IshKebab · 2024-12-31T18:19:24 1735669164

That's no different to FFI with any C code. There's nothing unique to this being a kernel or a syscall. There are plenty of C libraries that behave in a similar way and can be safely wrapped with Rust by adding the lifetime requirements.

fc417fc802 · 2024-12-31T22:42:13 1735684933

> can be safely wrapped with Rust

They can't. Rust can't verify the safety of the called code once you cross the language boundary. Handing out the pointer is inherently unsafe.

In the user space FFI case at least you might be able to switch to an implementation written in the same (memory safe) language that you are already using. Not so for a syscall.

IshKebab · 2025-01-01T09:25:02 1735723502

Rust can't verify the correctness of the kernel code, but the problem here wasn't incorrect kernel code!

The problem was that the C API exposed by the kernel did not encode lifetime requirements, so they were accidentally violated. Rust APIs (including ones that wrap C interfaces) can encode lifetime requirements, so you get compile time errors if you screw it up.

I don't think you can win this argument by saying "but you have to use `unsafe` to write the Rust wrapper". That's obviously unavoidable.

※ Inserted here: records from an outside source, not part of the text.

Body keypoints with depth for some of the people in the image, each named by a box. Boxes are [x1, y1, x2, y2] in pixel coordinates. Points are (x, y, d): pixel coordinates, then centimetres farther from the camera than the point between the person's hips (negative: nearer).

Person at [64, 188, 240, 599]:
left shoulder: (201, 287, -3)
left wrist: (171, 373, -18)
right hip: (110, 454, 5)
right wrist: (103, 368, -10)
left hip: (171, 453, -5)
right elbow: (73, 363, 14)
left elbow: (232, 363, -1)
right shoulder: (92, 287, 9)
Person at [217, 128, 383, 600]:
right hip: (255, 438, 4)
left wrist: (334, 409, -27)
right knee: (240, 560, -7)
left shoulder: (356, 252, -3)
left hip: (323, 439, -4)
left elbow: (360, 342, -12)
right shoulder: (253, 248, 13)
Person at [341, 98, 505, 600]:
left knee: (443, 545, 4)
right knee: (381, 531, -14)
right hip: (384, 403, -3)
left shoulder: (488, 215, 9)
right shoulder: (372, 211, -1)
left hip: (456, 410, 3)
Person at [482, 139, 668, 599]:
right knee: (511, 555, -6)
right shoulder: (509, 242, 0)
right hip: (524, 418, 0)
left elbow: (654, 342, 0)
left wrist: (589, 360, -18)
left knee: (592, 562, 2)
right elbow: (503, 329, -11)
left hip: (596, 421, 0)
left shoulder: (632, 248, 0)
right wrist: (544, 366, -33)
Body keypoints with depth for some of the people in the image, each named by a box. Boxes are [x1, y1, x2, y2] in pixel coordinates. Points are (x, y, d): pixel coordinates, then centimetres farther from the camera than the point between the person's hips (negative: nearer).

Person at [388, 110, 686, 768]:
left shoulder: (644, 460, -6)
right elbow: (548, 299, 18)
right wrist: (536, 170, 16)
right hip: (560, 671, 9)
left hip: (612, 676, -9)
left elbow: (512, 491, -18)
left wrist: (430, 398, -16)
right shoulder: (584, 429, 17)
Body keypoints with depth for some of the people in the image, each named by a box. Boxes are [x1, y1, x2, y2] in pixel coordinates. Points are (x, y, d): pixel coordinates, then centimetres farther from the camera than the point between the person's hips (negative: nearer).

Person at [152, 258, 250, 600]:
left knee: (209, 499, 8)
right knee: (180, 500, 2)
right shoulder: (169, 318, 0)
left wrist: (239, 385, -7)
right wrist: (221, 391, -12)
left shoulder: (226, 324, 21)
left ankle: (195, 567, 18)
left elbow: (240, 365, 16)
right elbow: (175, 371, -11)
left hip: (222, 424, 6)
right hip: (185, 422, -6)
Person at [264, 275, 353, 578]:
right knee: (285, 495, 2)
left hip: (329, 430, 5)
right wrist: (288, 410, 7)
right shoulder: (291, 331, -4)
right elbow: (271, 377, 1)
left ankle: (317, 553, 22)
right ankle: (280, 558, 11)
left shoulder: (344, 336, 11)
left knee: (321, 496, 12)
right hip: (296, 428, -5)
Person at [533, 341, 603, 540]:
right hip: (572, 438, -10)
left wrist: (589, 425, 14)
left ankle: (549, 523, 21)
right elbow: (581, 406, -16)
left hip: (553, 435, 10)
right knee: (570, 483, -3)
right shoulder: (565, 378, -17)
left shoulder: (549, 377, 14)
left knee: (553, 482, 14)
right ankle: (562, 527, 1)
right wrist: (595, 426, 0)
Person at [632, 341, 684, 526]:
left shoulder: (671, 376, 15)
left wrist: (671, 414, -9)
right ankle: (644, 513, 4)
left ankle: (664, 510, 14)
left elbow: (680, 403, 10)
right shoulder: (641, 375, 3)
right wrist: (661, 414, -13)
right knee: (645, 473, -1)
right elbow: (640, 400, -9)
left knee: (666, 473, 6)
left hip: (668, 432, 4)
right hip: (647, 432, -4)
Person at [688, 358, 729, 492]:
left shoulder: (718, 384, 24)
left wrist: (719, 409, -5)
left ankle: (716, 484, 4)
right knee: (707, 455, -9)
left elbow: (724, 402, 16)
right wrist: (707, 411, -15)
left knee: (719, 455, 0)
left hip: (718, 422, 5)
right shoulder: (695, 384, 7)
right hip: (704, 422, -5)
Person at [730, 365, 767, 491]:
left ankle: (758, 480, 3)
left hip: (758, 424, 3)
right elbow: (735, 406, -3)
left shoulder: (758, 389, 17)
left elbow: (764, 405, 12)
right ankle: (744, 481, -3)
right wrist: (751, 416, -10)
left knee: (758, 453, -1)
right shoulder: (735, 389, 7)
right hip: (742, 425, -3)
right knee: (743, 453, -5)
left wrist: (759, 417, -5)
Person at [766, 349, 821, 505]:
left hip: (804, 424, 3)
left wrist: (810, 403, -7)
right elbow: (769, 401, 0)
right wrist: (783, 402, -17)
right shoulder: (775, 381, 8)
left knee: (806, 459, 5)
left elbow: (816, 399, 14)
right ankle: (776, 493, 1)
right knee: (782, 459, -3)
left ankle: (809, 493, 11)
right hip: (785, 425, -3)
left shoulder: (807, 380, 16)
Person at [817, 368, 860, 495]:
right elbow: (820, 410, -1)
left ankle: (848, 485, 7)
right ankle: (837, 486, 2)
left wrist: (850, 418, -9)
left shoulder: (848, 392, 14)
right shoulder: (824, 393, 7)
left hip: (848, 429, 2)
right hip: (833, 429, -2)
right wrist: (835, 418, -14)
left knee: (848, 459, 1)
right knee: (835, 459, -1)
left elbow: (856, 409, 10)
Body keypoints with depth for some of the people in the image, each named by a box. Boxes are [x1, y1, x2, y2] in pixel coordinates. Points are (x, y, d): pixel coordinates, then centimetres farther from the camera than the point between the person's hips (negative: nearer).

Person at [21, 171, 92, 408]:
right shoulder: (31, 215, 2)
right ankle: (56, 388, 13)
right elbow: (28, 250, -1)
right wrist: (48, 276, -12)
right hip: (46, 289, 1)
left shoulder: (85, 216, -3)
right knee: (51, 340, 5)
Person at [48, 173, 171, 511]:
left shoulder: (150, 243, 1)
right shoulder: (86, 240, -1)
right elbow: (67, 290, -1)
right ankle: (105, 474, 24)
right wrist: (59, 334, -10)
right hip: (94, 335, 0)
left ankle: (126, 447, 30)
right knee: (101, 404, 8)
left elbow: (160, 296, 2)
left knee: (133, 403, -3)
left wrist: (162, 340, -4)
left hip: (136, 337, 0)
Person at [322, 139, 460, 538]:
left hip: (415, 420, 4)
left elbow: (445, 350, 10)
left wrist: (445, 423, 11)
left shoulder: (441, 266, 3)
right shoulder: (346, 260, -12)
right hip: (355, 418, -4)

ryao · 2025-01-01T11:28:07 1735730887

There was no problem with lifetime requirements. The problem was that a pointer to a C++ function that could throw exceptions was passed to a C function. This is undefined behavior because C does not support stack unwinding. If the C function's stack frame has no special for how it is deallocated, then simply deallocating the stack frame will work fine, despite this being undefined behavior. In this case, the C function had very specail requirements for being deallocated, so the undefined behavior became stack corruption.

As others have mentioned, this same issue could happen in Rust until very recently. As of Rust 1.81.0, Rust will abort instead of unwinding C stack frames:

https://blog.rust-lang.org/2024/09/05/Rust-1.81.0.html#abort...

That avoids this issue in Rust. As for avoiding it in C++ code, I have filed bugs against both GCC and LLVM requesting warnings:

https://gcc.gnu.org/bugzilla/show_bug.cgi?id=118263

https://github.com/llvm/llvm-project/issues/121427

Once the compilers begin emitting warnings, this should not be an issue anymore as long as developers heed the warnings.